Willy Monteiro
Willy Monteiro
Le ragnatele di Ersilia

Quando un uomo...

Rubrica di cultura e società

Quando un uomo si accanisce con una violenza inaudita su un altro uomo si entra in una sfera primordiale e si chiede al sacro di esserne l'elemento regolatore.

Accade perché la modernità ha tentato di eliminare le differenze, le identità, le diseguaglianze, le discriminazioni. Ed ecco che il desiderio di essere diversi irrompe e distrugge tutto quello che di buono si è tentato di fare nel corso di secoli, millenni. Con la violenza ci si riappropria del corpo e si fa del corpo quello che si vuole. E nulla può il diritto. Neanche la sociologia può occuparsene perché la violenza ha a che vedere con un mondo molto lontano dal nostro. Il sacro resta l'unica chance per ricostituire l'umanità negata. Ma in ciò che è accaduto a Willy Monteiro anche il sacro può davvero poco.

La violenza annienta il corpo e dopo la morte non resta niente. È difficile costruire qualcosa sulla morte.
La morte annulla i sogni e le speranze, le gioie e le sofferenze.
La morte è impossibilità di dire ed è per questo che su di essa non ci puoi edificare nulla. È il buio assoluto.

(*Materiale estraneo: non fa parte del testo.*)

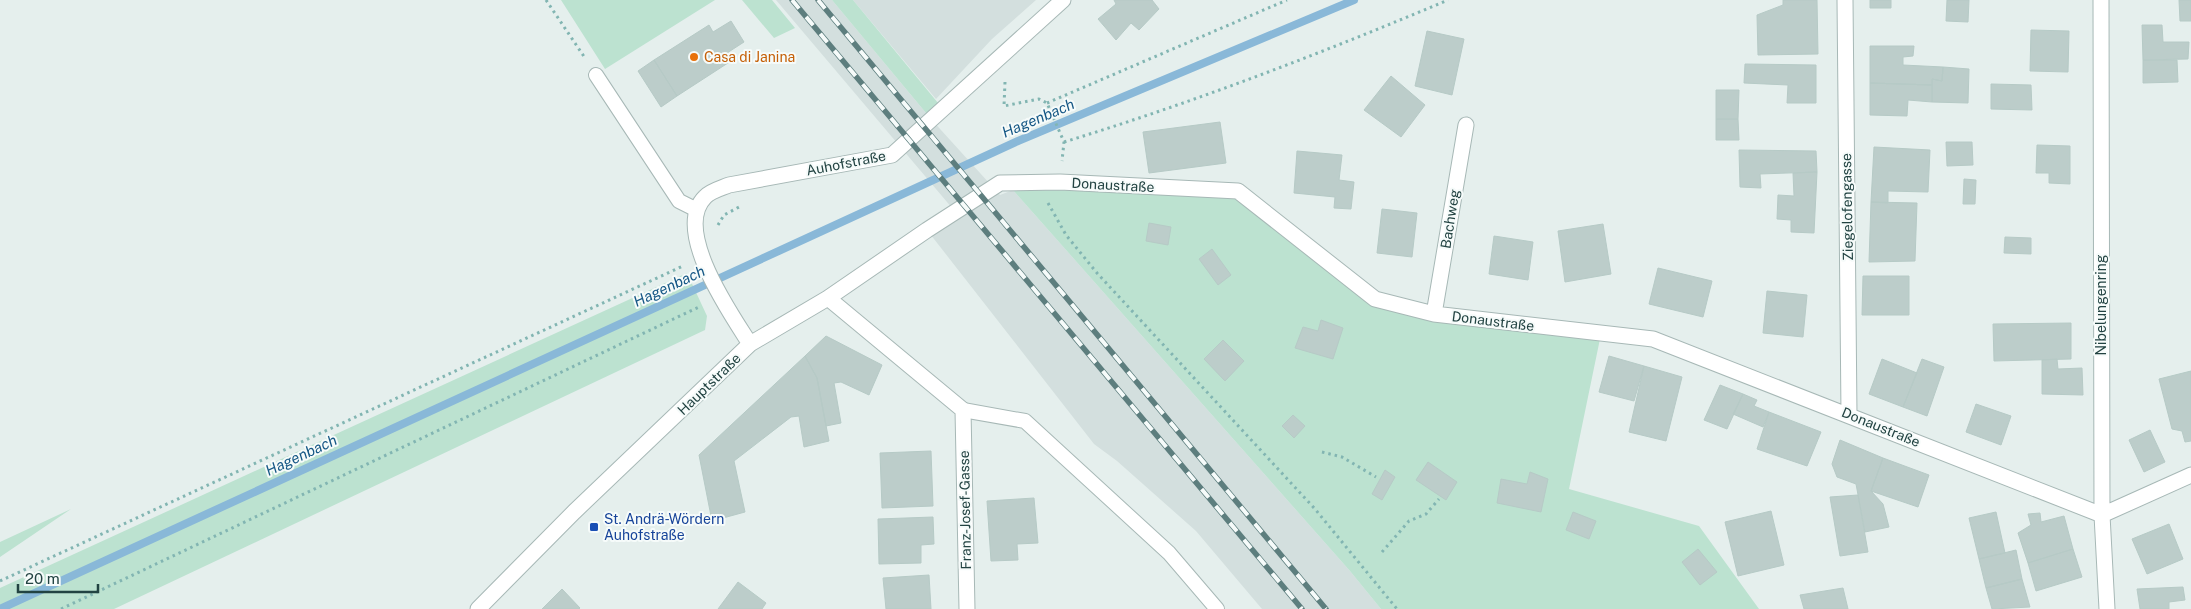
<svg xmlns="http://www.w3.org/2000/svg" width="2191" height="609" viewBox="0 0 2191 609" font-family="'Public Sans',sans-serif">
<style>
.built{fill:#d3dfde}
.green{fill:#bce2d0}
.lines{fill:none;stroke-linecap:round;stroke-linejoin:round}
.stream{stroke:#89b8d8;stroke-width:8}
.building{fill:#bccdca;stroke:#b6cac6}
.service-casing{stroke:#a7b8b6;stroke-width:16}
.minor-casing{stroke:#a7b8b6;stroke-width:17}
.path{stroke:#82b5b2;stroke-width:3;stroke-dasharray:2.5 4;stroke-linecap:butt}
.service{stroke:#fff;stroke-width:14}
.minor{stroke:#fff;stroke-width:15}
.rail-casing{stroke:#5d7e7e;stroke-width:5.5}
.rail{stroke:#f6fbfa;stroke-width:4;stroke-dasharray:11;stroke-linecap:butt}
.food-dot{fill:#e8710a;stroke:#f6fbfa;stroke-width:2}
.transit-dot{fill:#1a4fb4;stroke:#f6fbfa;stroke-width:2}
.labels{text-anchor:middle;dominant-baseline:central;stroke-width:4;stroke-linejoin:round;paint-order:stroke}
.food-label{font-size:14px;fill:#c56008;stroke:#f6fbfa;text-anchor:start}
.street-label{font-size:14px;fill:#224342;stroke:#f6fbfa}
.transit-label{font-size:14px;fill:#164399;stroke:#f6fbfa;text-anchor:start}
.water-label{font-size:15px;font-style:italic;fill:#155785;stroke:#f6fbfa}
</style>
<rect width="100%" height="100%" fill="#e5efed"/>
<!-- built -->
<path class="built" d="M 776,0 L 832,0 L 931,119 L 1000,195 L 1013,190 L 1350,571 L 1381,609 L 1262,609 L 1196,531 L 1117,461 L 1094,444 L 927,230 L 958,215 Z
M 853,0 L 1036,0 L 992,39 L 936,99 Z"/>
<!-- green -->
<path class="green" d="M 561,0 L 715,0 L 605,69 Z
M 742,0 L 772,0 L 795,28 L 774,38 Z
M 832,0 L 853,0 L 943,109 L 931,119 Z
M 1013,190 L 1238,191 L 1375,299 L 1601,334 L 1569,489 L 1699,526 L 1759,609 L 1381,609 L 1350,571 Z
M 687,273 L 707,316 L 705,330 L 114,609 L 0,609 L 0,588 Z
M 71,509 L 0,557 L 0,542 Z"/>
<g class="lines">
<!-- stream -->
<path class="stream" d="M 0,609 L 1018,141 L 1354,0"/>
</g>
<!-- building -->
<path class="building" d="M 1114,0 L 1152,0 L 1159,9 L 1139,30 L 1131,23 L 1116,40 L 1098,19 L 1116,4 Z
M 1783,0 L 1817,0 L 1818,54 L 1758,55 L 1757,15 L 1783,5 Z
M 1870,0 L 1891,0 L 1891,8 L 1870,8 Z
M 1947,0 L 1969,0 L 1968,22 L 1946,21 Z
M 2179,0 L 2191,0 L 2191,21 L 2180,21 Z
M 731,21 L 744,42 L 727,53 L 731,61 L 677,96 L 654,60 L 709,25 L 713,32 Z
M 2142,25 L 2162,25 L 2163,42 L 2189,42 L 2188,59 L 2143,60 Z
M 2031,30 L 2069,31 L 2068,72 L 2030,71 Z
M 1427,31 L 1464,39 L 1452,95 L 1415,86 Z
M 1870,46 L 1914,46 L 1913,56 L 1903,57 L 1903,65 L 1943,67 L 1942,81 L 1932,79 L 1932,85 L 1870,83 Z
M 654,60 L 677,96 L 661,107 L 638,71 Z
M 2143,60 L 2177,60 L 2178,82 L 2143,83 Z
M 1745,64 L 1816,65 L 1816,103 L 1787,103 L 1788,85 L 1744,83 Z
M 1943,67 L 1969,69 L 1968,103 L 1932,102 L 1932,79 L 1942,81 Z
M 1391,76 L 1425,105 L 1401,137 L 1364,110 Z
M 1870,83 L 1932,85 L 1932,102 L 1908,100 L 1907,116 L 1870,115 Z
M 1991,84 L 2031,85 L 2032,110 L 1991,109 Z
M 1716,90 L 1739,90 L 1738,119 L 1716,119 Z
M 1716,119 L 1738,119 L 1739,140 L 1716,140 Z
M 1220,122 L 1226,163 L 1149,173 L 1143,132 Z
M 1946,142 L 1972,142 L 1973,165 L 1947,166 Z
M 2037,145 L 2070,146 L 2070,184 L 2049,183 L 2049,173 L 2036,173 Z
M 1874,147 L 1930,150 L 1928,192 L 1888,191 L 1888,203 L 1871,202 Z
M 1739,150 L 1816,151 L 1817,172 L 1760,174 L 1761,188 L 1740,187 Z
M 1297,151 L 1342,155 L 1339,180 L 1354,182 L 1351,209 L 1334,208 L 1335,197 L 1294,193 Z
M 1817,172 L 1814,233 L 1791,232 L 1791,220 L 1777,219 L 1778,195 L 1794,196 L 1793,173 Z
M 1964,179 L 1976,180 L 1975,204 L 1963,204 Z
M 1871,202 L 1917,203 L 1915,261 L 1869,262 Z
M 1382,209 L 1417,213 L 1412,257 L 1377,253 Z
M 1149,223 L 1171,227 L 1168,245 L 1146,241 Z
M 1603,224 L 1611,274 L 1565,282 L 1558,231 Z
M 1494,236 L 1533,242 L 1528,280 L 1489,274 Z
M 2005,237 L 2031,238 L 2031,254 L 2004,253 Z
M 1212,249 L 1231,275 L 1218,285 L 1199,259 Z
M 1658,268 L 1712,281 L 1703,317 L 1649,304 Z
M 1863,276 L 1909,276 L 1909,315 L 1862,315 Z
M 1767,291 L 1807,295 L 1803,337 L 1763,333 Z
M 1321,320 L 1343,328 L 1333,359 L 1295,348 L 1303,327 L 1318,331 Z
M 2071,323 L 2071,359 L 1994,361 L 1993,324 Z
M 826,336 L 882,365 L 869,395 L 841,382 L 834,383 L 841,423 L 826,426 L 817,378 L 805,356 Z
M 1223,340 L 1244,361 L 1225,381 L 1204,359 Z
M 805,356 L 817,378 L 829,441 L 804,447 L 799,416 L 791,417 L 734,461 L 745,512 L 712,521 L 699,455 Z
M 1609,356 L 1644,366 L 1634,401 L 1599,392 Z
M 1882,359 L 1917,373 L 1903,407 L 1869,394 Z
M 1922,359 L 1944,367 L 1927,416 L 1903,407 Z
M 2057,359 L 2058,369 L 2082,368 L 2083,395 L 2042,394 L 2042,360 Z
M 1644,366 L 1682,377 L 1666,441 L 1629,432 Z
M 2191,371 L 2191,441 L 2185,442 L 2182,431 L 2172,429 L 2159,379 Z
M 1720,385 L 1743,394 L 1727,429 L 1704,420 Z
M 1743,394 L 1757,400 L 1754,406 L 1769,412 L 1763,427 L 1733,414 Z
M 1976,404 L 2011,416 L 2001,445 L 1966,432 Z
M 1769,412 L 1821,432 L 1807,466 L 1757,449 Z
M 1293,415 L 1305,426 L 1294,438 L 1282,426 Z
M 2150,430 L 2165,462 L 2144,472 L 2129,440 Z
M 1840,440 L 1883,458 L 1871,491 L 1883,504 L 1889,527 L 1865,532 L 1856,484 L 1837,477 L 1832,464 Z
M 931,451 L 933,506 L 882,508 L 880,453 Z
M 1883,458 L 1929,475 L 1918,507 L 1871,491 Z
M 1428,462 L 1457,482 L 1446,500 L 1416,480 Z
M 1385,470 L 1395,477 L 1382,500 L 1372,494 Z
M 1530,472 L 1548,479 L 1541,512 L 1497,503 L 1501,479 L 1527,484 Z
M 1858,495 L 1868,552 L 1840,556 L 1830,497 Z
M 1034,498 L 1038,543 L 1017,544 L 1018,560 L 991,561 L 987,501 Z
M 1771,511 L 1784,565 L 1738,576 L 1725,522 Z
M 1573,512 L 1596,521 L 1589,539 L 1566,530 Z
M 1996,512 L 2005,553 L 1979,559 L 1969,518 Z
M 2040,513 L 2041,522 L 2064,516 L 2073,549 L 2028,563 L 2018,533 L 2031,525 L 2028,514 Z
M 933,517 L 934,544 L 921,545 L 921,563 L 879,564 L 878,519 Z
M 2169,524 L 2183,559 L 2147,574 L 2132,539 Z
M 1698,549 L 1717,572 L 1700,585 L 1682,562 Z
M 2073,549 L 2082,577 L 2036,591 L 2028,563 Z
M 2016,550 L 2022,579 L 1986,588 L 1979,559 Z
M 929,575 L 931,609 L 886,609 L 883,578 Z
M 2022,579 L 2030,607 L 1992,609 L 1986,588 Z
M 738,582 L 766,603 L 762,609 L 718,609 Z
M 2183,587 L 2185,600 L 2169,602 L 2169,609 L 2140,609 L 2137,589 Z
M 1843,588 L 1848,609 L 1804,609 L 1800,595 Z
M 562,589 L 580,608 L 579,609 L 542,609 Z"/>
<g class="lines">
<defs>
<path id="service" d="M 596,75 L 679,201 L 697,210
M 963,410 L 1025,421 L 1169,553 L 1217,609"/>
<path id="minor" d="M 1845,0 L 1849,414
M 2101,0 L 2102,515 L 2107,609
M 828,298 L 963,410 L 967,609
M 1434,314 L 1466,125
M 750,344 C 731,314 672,230 705,197 C 710,191 722,188 729,185 L 892,155 L 1063,0
M 478,609 L 574,512 L 750,344 L 828,298 L 927,230 L 1000,183 L 1060,182 L 1238,191 L 1375,299 L 1434,314 L 1653,339 L 2102,515 L 2191,475"/>
</defs>
<!-- service casing -->
<use href="#service" class="service-casing"/>
<!-- minor casing -->
<use href="#minor" class="minor-casing"/>
<!-- path -->
<path class="path" d="M 546,0 L 585,58
M 1005,82 L 1004,106 L 1039,99 L 1047,103 L 1064,142 L 1062,161
M 1047,103 L 1287,0
M 1064,142 C 1195,102 1322,53 1448,0
M 1048,203 L 1066,235 L 1097,273 L 1315,509 L 1397,609
M 718,225 L 724,215 L 741,206
M 1322,452 L 1342,457 L 1376,477
M 1382,552 L 1409,521 L 1426,514 L 1439,499
M 0,581 L 683,266
M 61,609 L 701,306"/>
<!-- service -->
<use href="#service" class="service"/>
<!-- minor -->
<use href="#minor" class="minor"/>
<defs>
<path id="rail" d="M 792,0 L 1302,609
M 818,0 L 1326,609"/>
</defs>
<!-- rail casing -->
<use href="#rail" class="rail-casing"/>
<!-- rail -->
<use href="#rail" class="rail"/>
</g>
<!-- markers -->
<circle class="food-dot" cx="694" cy="57" r="5"/>
<rect class="transit-dot" x="589" y="522" width="10" height="10" rx="2.5"/>
<g class="labels">
<!-- food labels -->
<g class="food-label">
<text x="704" y="57">Casa di Janina</text>
</g>
<!-- street labels -->
<g class="street-label">
<text transform="translate(846 163) rotate(-11)">Auhofstraße</text>
<text transform="translate(1113 185) rotate(3)">Donaustraße</text>
<text transform="translate(1847 207) rotate(-91)">Ziegelofengasse</text>
<text transform="translate(1450 219) rotate(-81)">Bachweg</text>
<text transform="translate(2101 305) rotate(-90)">Nibelungenring</text>
<text transform="translate(1493 321) rotate(7)">Donaustraße</text>
<text transform="translate(709 384) rotate(-44)">Hauptstraße</text>
<text transform="translate(1881 427) rotate(22)">Donaustraße</text>
<text transform="translate(965 510) rotate(-91)">Franz-Josef-Gasse</text>
</g>
<!-- transit labels -->
<g class="transit-label">
<text x="604" y="519">St. Andrä-Wördern<tspan x="604" dy="16">Auhofstraße</tspan></text>
</g>
<!-- water labels -->
<g class="water-label">
<text transform="translate(1038 118) rotate(-23)">Hagenbach</text>
<text transform="translate(669 286) rotate(-25)">Hagenbach</text>
<text transform="translate(301 455) rotate(-25)">Hagenbach</text>
</g>
</g>
<!-- scale -->
<path d="M18 584v8h80v-8" fill="none" stroke="#224342" stroke-width="2.5"/>
<text x="25" y="584" font-size="15" fill="#224342" stroke="#f6fbfa" stroke-width="4" paint-order="stroke">20 m</text>
</svg>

Se Willy Monteiro potesse oggi parlare direbbe che questo mondo con lui non è stato generoso, mai. Con lui il mondo ha dato il peggio che potesse dare, gli uomini sono di una crudeltà che gela il cuore e l'animo. E la bestia e l'uomo si trovano in un rapporto impari ma è l'uomo a doversi sentire in imbarazzo.

La bestia dice all'uomo: "Ti ricordi quando eri tu a soggiogarmi, a domarmi, a sfruttarmi, a mettermi la corda al collo? Io eseguivo i tuoi ordini, caro uomo, perché da te volevo solo cibo e acqua. Non ti ho chiesto niente altro. E se qualche volta sono stato un po' violento e ti ho azzannato era soltanto perché avevo fame e il pane non sapevo cercarmelo da solo. Ma tu, caro uomo, cosa stai cercando, per quale motivo calpesti il corpo di un tuo amico, lo annienti? Hai per caso fame? Ti si sono finite le scorte di cibo?
Caro uomo, io ti faccio compagnia da tanto, tantissimo tempo. Ti ho aiutato nei campi, ti ho protetto quando eri in pericolo, mi hai cavalcato affinché tu fossi più veloce e raggiungessi le tue mete, perché senza di me non ce la potevi fare.
Tu, uomo, secondo me hai dei grossi limiti! Lo sai questo? Oggi la bestia sei tu e io l'essere più umano. Perché se ammazzi senza avere fame stai commettendo un crimine atroce e imperdonabile, stai rovinando la tua specie, hai smesso di parlare con Dio e solo Dio può renderti uomo.

Dio è morto e tu con lui. Ma la morte l'hai scelta tu, ne sei responsabile. L'hai desiderata nel momento in cui hai creduto di non avere più bisogno né di me né tantomeno di lui. Sei un miserabile in cerca del sangue di quelli che tu definisci deboli e inferiori. Hai ammazzato un ragazzo, Willy, dalla pelle scura e dal corpo esile che aveva un sorriso che incantava gli angeli del paradiso. Il sorriso di un uomo buono lo riconosci, invade il creato.
Willy era esile ma ha vinto, ora è al sicuro. E tu, caro uomo, non potrai più fargli del male.

Non tentare di nasconderti, ti prenderanno. La condanna arriva sempre, anche se ci vorrà del tempo. La condanna peggiore verrà quando guarderai negli occhi tua madre e lei non si riconoscerà in te. Perché tu sei la sua creatura più bella, il suo sogno più grande. La sua ragione di vita. Un sogno che si è spezzato, che si è schiantato per terra ed è entrato negli abissi più profondi, lì dove c'è un fuoco che arde e brucia fino a renderti polvere sottile, così leggera e inconsistente che nessuno più si ricorderà di te.
Perché non ne resterà traccia da qui all'infinito».